Comment (by ioerror):

 Replying to [comment:23 jgrahamc]:
 > Earlier @ioerror asked if there was open data on abuse from TOR exit
 nodes. In 2014 I wrote a small program called "torhoney" that pulls the
 list of exit nodes and matches it against data from Project Honeypot about
 abuse. That code is here: https://github.com/jgrahamc/torhoney. You can
 run it and see the mapping between an exit node and its Project Honeypot
 score to get a sense for abuse from the exit nodes.
 > I ran the program today and have data on 1,057 exit nodes showing that
 Project Honeypot marks 710 of them as a source of comment spam (67%) with
 567 having a score of greater than 25 (in the Project Honeypot terminology
 meaning it delivered at least 100 spam messages) (54%). Over time these
 values have been trending upwards. I've been recording the Project
 Honeypot data for about 13 months that the percentage of exit nodes that
 were listed as a source of comment spam was about 45% a year ago and is
 now around 65%.

 This is useful though it is unclear - is this what CF uses on the backend?
 Is this data the reason that Google's captchas are so hard to solve?

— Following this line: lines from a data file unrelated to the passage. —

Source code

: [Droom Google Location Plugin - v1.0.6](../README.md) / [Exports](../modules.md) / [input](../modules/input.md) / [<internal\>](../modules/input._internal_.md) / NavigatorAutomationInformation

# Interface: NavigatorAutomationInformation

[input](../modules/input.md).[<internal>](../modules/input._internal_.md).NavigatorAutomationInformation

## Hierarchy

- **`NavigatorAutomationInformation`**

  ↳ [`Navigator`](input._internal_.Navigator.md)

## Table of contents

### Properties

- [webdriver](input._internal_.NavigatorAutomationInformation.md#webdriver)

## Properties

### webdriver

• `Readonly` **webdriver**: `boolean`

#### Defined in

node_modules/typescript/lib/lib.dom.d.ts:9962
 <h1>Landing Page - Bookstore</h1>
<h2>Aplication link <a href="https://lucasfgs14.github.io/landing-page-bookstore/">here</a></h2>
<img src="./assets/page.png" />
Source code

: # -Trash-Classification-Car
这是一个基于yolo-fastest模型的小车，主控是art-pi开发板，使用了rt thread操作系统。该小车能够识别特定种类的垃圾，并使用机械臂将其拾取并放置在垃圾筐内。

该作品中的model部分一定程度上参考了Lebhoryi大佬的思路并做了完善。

 Furthermore - what is the expected value for a network with millions of
 users per day?

 > So, I'm interested in hearing about technical ways to resolve these
 problems. Are there ways to reduce the amount of abuse through TOR? Could
 TorBrowser implement a blinded token scheme that would preserve anonymity
 and allow a Turing Test?

 Offering a read only version of these websites that prompts for a captcha
 on POST would be a very basic and simple way to reduce the flood of upset
 users. Ensuring that a captcha is solved and not stuck in a 14 or 15
 solution loop is another issue - that may be a bug unsolvable by CF but
 rather needs to be addressed by Google. Another option, as I mentioned
 above, might be to stop a user before ever reaching a website that is
 going to ask them to run javascript and connect them between two very
 large end points (CF and Google).

 Does Google any end user connections for those captcha requests? If so -
 it seems like the total set of users for CF would be seen by both Google
 and CF, meaning that data on all Cloudflare users prompted for the captcha
 would be available to Google. Is that incorrect?